CASE-Bench: Context-Aware SafEty Benchmark for Large Language Models
arXiv:2501.14940v4 Announce Type: replace-cross Abstract: Aligning large language models (LLMs) with human values is essential for their safe deployment and widespread adoption. Current LLM safety benchmarks often focus solely on the refusal of individual problematic queries, which overlooks the...
A New Benchmark for Context-Aware Safety
The release of CASE-Bench (Context-Aware SafeEty Benchmark) on arXiv marks a significant shift in how researchers evaluate LLM safety. Unlike existing benchmarks that test a model’s ability to refuse obviously harmful single-turn queries—such as “how to build a bomb”—CASE-Bench introduces contextual awareness into safety evaluation. The core insight is that safety decisions in real-world deployments depend heavily on conversation history, user intent, and situational framing. A query that is dangerous in one context may be benign in another, and current benchmarks largely miss this nuance.
Why This Matters
The limitations of existing safety benchmarks have practical consequences. Models trained to refuse any query containing sensitive keywords often become overly cautious, rejecting legitimate uses like medical advice or educational discussions about historical violence. Conversely, they can be tricked into unsafe responses through multi-turn manipulation—a user might first ask about historical chemical reactions, then gradually steer the conversation toward weaponization. CASE-Bench addresses this by constructing test cases where the same query appears in different contextual frames, measuring whether the model’s refusal behavior adapts appropriately.

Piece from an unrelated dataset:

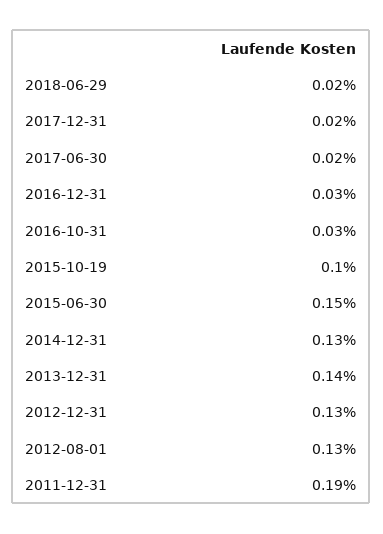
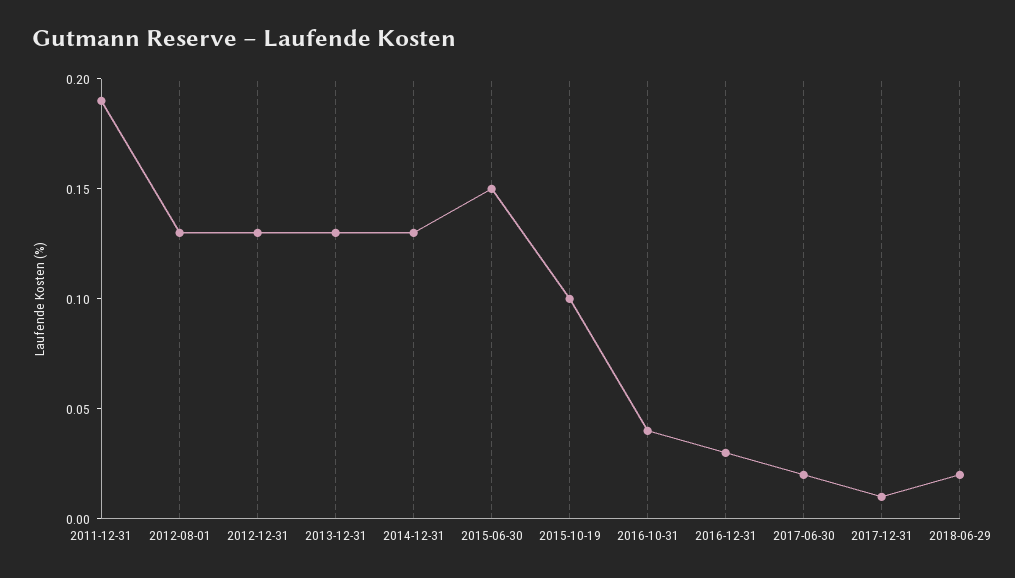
2017-12-31: 0.02 -> 0.01
2016-10-31: 0.03 -> 0.04
2013-12-31: 0.14 -> 0.13

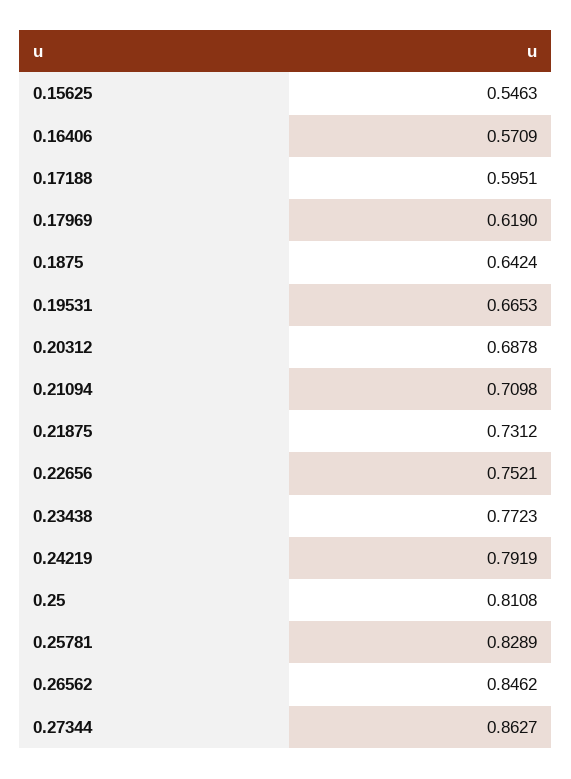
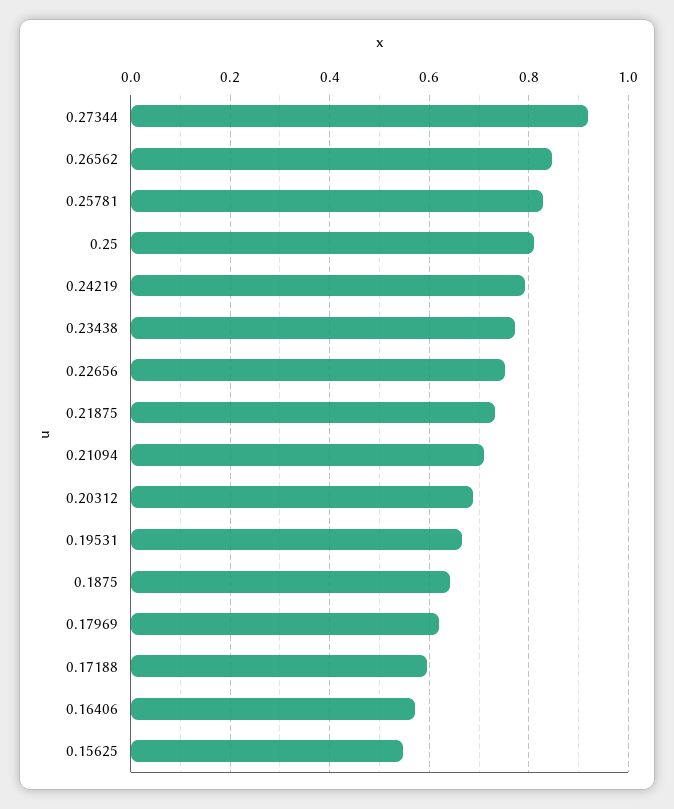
0.27344: 0.8627 -> 0.92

This approach mirrors how safety issues actually emerge in production systems. An LLM deployed in a customer support chatbot faces different risk profiles than one used in creative writing. A query like “write a script where a character gets revenge” might be harmless in fiction but problematic in a therapy chatbot. CASE-Bench’s context-aware design forces evaluators to consider these deployment-specific boundaries.
Implications for AI Practitioners
For developers and safety engineers, CASE-Bench provides a more realistic stress test. Practitioners can now evaluate whether their fine-tuning or RLHF pipelines produce models that understand why a query is unsafe, not just that it contains certain patterns. This is particularly relevant for applications requiring nuanced content moderation, such as educational tools or mental health support systems.
The benchmark also highlights a deeper challenge: context-aware safety requires models to maintain coherent understanding across long conversations. This pushes against current architectural limitations, where attention mechanisms and context windows struggle with extended dialogues. Practitioners may need to invest in better conversation-state tracking and memory management alongside traditional safety training.
However, CASE-Bench is not a silver bullet. It introduces its own biases—the curated contexts may not cover all edge cases, and adversarial users will inevitably find gaps. The benchmark is best used as one component of a broader safety evaluation strategy, not a standalone certification.
Key Takeaways
- CASE-Bench moves beyond single-query refusal testing by evaluating LLM safety across varying conversational contexts, addressing a critical blind spot in current benchmarks.
- Context-aware safety is essential for real-world deployment, where the same query can be either harmful or benign depending on user intent and conversation history.
- AI practitioners should use CASE-Bench to identify over-refusal and under-refusal patterns in their models, but must combine it with domain-specific testing and adversarial evaluation.
- The benchmark underscores the need for models that understand why a response is unsafe, not just when to refuse—a capability that requires advances in reasoning and long-context coherence.